DATA FOR THIS TASK:
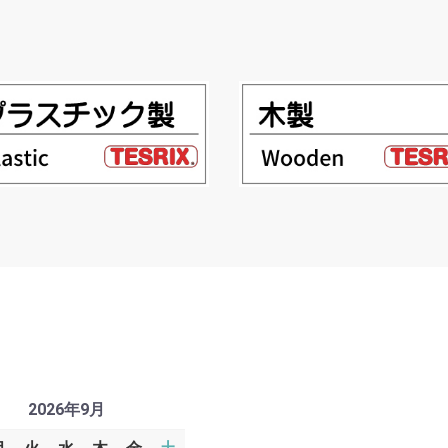
2026年9月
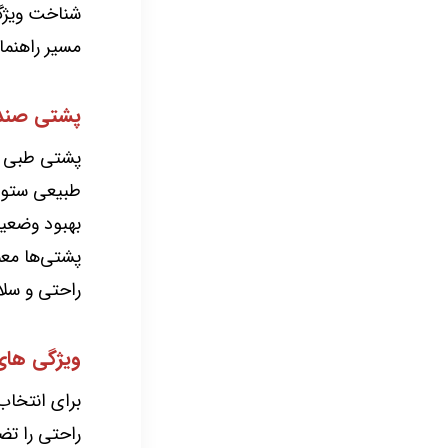
شناخت ویژگی
مسیر راهنما
پشتی صند
پشتی طبی ص
طبیعی ستون
بهبود وضعی
پشتی‌ها معمو
راحتی و سلا
ویژگی های
برای انتخاب
راحتی را تضم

TASK STATEMENT: Where pictures appear, skip them and transcribe all other material word for word.

ANSWER SECTION:
2026年9月
شناخت ویژگی
مسیر راهنما
پشتی صند
پشتی طبی ص
طبیعی ستون
بهبود وضعی
پشتی‌ها معمو
راحتی و سلا
ویژگی های
برای انتخاب
راحتی را تضم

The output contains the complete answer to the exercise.